> **Provided passage**
○ ○ ○ ○ ○ ○ ○

Wouldn’t you know it, I found a local business that advertises itself as a “PC scrapyard” and phoned them to confirm whether they have 3.5" floppy disk drives. They did (“we pre-test each one whether it works!”) I went to the place – it was, in fact, very scrapyard like. A store in a basement, with all kinds of PC parts from various eras in heaps on shelves, the proprietor himself not exactly a youngster anymore either. I had a chat with him how his inventory system still runs off of a floppy disk, so having a stash of replacement drives is absolutely essential for his business. Truly a shop frozen in time, that.

I returned home, connected the new drive to the Greaseweazle, and IT WORKED!. Finally, after 33 years, I had a copy of my software that is safe from entropy on floppy disks and I could run on an emulator!

On a sidenote, Greaseweazle needs the exact geometry of the disk on input if you use it in high level read mode (so not imaging the magnetic flux), and back in my youth I carelessly formatted my floppies as anything from 80 to 86 tracks, and from 9 to 11 sectors per track, so it was a bit tedious to figure out the format. I eventually switched back to running ST-Recover and FloImg on the PC, as they read the declared geometry of the disk from its boot sector data. And because of the power supply for the floppy disk, I couldn’t eliminate the PC from the setup anyway.

○ ○ ○ ○ ○ ○ ○

(Data excerpts)
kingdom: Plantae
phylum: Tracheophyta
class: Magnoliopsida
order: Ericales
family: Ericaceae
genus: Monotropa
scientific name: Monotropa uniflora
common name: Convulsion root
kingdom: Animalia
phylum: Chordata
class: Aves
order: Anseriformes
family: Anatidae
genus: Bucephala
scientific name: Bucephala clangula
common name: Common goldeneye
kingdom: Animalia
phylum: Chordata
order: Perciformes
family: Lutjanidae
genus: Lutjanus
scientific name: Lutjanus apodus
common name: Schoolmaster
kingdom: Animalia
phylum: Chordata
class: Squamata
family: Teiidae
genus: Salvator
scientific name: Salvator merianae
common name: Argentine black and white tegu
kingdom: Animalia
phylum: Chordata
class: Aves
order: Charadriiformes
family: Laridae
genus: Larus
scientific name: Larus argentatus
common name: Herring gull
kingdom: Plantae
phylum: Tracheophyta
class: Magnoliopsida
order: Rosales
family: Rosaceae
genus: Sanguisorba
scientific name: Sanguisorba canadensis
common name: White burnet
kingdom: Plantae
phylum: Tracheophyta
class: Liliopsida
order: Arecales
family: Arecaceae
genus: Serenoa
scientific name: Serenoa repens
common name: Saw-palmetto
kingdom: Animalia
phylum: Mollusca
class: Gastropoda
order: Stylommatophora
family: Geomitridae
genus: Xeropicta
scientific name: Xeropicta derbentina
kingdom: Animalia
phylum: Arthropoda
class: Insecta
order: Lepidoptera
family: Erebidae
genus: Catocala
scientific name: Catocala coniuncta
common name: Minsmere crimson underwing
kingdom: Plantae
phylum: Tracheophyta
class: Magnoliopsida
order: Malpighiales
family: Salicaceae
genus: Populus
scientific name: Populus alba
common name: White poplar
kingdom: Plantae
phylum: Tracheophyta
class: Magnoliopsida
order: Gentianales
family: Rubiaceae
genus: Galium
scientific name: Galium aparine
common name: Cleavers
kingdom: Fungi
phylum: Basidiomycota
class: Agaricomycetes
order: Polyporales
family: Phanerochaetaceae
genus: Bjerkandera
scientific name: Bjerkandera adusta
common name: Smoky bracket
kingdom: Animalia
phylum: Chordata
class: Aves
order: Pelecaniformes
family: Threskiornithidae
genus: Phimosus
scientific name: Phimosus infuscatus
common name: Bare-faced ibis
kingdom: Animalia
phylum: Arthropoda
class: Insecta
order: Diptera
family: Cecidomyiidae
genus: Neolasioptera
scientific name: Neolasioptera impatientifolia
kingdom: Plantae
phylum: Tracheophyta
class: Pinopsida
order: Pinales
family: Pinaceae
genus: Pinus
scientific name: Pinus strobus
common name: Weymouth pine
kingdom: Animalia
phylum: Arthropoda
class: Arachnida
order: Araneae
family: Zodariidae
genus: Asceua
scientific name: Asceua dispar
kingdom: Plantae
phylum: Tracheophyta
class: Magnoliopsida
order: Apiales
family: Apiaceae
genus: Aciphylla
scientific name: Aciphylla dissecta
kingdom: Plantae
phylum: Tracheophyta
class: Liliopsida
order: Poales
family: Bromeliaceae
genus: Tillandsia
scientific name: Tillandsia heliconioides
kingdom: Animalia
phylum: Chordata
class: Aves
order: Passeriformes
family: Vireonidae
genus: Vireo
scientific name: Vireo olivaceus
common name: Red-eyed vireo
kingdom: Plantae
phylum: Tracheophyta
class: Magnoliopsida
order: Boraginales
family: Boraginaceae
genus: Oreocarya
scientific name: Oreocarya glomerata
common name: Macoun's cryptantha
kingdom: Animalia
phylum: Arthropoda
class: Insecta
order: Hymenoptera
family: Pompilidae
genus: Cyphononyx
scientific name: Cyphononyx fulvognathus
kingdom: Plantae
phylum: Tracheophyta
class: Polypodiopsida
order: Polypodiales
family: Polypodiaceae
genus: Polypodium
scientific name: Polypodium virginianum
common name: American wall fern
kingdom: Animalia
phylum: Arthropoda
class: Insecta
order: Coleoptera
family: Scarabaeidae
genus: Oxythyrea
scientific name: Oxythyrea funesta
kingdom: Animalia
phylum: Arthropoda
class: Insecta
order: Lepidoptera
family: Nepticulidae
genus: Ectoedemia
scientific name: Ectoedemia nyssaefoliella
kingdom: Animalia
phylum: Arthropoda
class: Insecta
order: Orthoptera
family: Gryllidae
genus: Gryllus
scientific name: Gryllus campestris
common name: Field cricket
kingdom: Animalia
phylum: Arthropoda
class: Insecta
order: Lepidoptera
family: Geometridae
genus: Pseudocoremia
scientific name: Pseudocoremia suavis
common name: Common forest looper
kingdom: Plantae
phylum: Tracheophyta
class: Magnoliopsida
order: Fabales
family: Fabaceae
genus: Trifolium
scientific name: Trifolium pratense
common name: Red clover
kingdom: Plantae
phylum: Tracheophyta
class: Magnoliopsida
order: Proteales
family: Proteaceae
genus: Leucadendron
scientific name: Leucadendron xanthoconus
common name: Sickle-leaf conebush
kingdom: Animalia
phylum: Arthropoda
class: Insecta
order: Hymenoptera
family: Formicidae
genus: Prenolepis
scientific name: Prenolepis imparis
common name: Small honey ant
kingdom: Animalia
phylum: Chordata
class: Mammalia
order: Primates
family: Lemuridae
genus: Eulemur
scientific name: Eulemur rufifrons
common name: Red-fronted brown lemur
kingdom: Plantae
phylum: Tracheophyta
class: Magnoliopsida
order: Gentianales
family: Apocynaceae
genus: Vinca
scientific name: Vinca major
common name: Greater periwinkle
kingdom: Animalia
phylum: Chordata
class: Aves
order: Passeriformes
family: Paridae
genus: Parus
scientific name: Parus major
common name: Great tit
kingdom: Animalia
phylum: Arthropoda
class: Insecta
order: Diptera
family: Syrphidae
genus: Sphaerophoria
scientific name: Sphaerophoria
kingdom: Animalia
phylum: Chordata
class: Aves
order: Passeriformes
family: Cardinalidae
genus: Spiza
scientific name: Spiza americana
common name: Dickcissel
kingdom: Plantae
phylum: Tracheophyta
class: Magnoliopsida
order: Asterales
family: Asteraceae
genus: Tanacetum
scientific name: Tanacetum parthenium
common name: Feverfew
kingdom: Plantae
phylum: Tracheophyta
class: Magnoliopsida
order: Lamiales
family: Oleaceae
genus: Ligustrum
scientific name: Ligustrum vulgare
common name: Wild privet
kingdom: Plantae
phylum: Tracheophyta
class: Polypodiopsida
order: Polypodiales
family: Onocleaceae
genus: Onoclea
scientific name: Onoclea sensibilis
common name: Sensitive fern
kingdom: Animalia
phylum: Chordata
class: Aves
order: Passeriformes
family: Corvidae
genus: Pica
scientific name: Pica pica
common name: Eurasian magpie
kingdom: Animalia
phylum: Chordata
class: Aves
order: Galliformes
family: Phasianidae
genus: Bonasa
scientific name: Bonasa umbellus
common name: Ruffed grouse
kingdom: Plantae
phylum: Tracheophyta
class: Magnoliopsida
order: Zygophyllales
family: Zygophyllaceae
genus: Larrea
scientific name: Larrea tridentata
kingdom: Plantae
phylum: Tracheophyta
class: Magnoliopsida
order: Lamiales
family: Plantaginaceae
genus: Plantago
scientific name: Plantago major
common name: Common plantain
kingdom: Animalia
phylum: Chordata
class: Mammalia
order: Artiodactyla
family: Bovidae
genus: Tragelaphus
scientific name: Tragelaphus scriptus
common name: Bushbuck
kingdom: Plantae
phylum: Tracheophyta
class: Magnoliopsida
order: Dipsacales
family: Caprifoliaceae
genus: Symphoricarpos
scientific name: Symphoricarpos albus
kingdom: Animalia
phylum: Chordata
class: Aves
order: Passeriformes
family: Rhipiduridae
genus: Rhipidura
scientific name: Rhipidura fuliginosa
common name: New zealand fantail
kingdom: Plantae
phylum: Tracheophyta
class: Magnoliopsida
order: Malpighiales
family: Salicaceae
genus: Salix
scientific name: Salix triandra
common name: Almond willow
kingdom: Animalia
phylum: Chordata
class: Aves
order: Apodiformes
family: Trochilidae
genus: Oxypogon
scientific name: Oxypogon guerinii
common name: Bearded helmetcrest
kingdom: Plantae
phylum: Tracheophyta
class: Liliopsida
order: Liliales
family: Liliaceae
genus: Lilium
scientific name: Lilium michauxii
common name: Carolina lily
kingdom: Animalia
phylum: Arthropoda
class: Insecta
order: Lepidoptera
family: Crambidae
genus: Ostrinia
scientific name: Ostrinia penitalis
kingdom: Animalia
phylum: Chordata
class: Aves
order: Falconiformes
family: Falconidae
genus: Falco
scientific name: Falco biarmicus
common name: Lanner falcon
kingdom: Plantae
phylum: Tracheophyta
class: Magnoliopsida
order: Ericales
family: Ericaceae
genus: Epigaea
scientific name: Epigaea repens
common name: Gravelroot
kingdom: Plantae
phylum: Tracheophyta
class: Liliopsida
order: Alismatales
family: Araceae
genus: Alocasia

○ ○ ○ ○ ○ ○ ○

> **Given task 1**
Reproduce from the floppy disk passage the part that opens with the words containing "Wouldn’t you know" and closes with "on an emulator!", word for word.
> **Given task 2**
In the floppy disk passage, after how many years did the writer finally have a copy of the software that was safe from entropy on floppy disks?
> **Given task 3**
Continue the floppy disk passage from the point where it stops.

> **Exercise response 1**
Wouldn’t you know it, I found a local business that advertises itself as a “PC scrapyard” and phoned them to confirm whether they have 3.5" floppy disk drives. They did (“we pre-test each one whether it works!”) I went to the place – it was, in fact, very scrapyard like. A store in a basement, with all kinds of PC parts from various eras in heaps on shelves, the proprietor himself not exactly a youngster anymore either. I had a chat with him how his inventory system still runs off of a floppy disk, so having a stash of replacement drives is absolutely essential for his business. Truly a shop frozen in time, that.

I returned home, connected the new drive to the Greaseweazle, and IT WORKED!. Finally, after 33 years, I had a copy of my software that is safe from entropy on floppy disks and I could run on an emulator!

> **Exercise response 2**
After 33 years.

> **Exercise response 3**
Next steps

Now that I could extract the data from floppies, I could also use an excellent feature from the Hatari emulator where I can mount a directory on my Mac as a HDD for the emulated Atari, so I can super easily transfer data into the file system on my laptop.

I already created an archival source code repository for my Butterfly Fractal Generator source code on Github. I also spent about a day trying to embed a browser version of the Hatari emulator into the page with the generator preloaded so people can play around with it, but it kept Not Wanting To Work so I gave up on that. In lieu, there’s an Atari ST disk image that you can load into an emulator yourself, should you want to.

I have some other projects from the past that I plan to upload for posterity later, as time allows, but all-in-all it’s a great feeling that they have finally escaped the confines of the old floppy disks.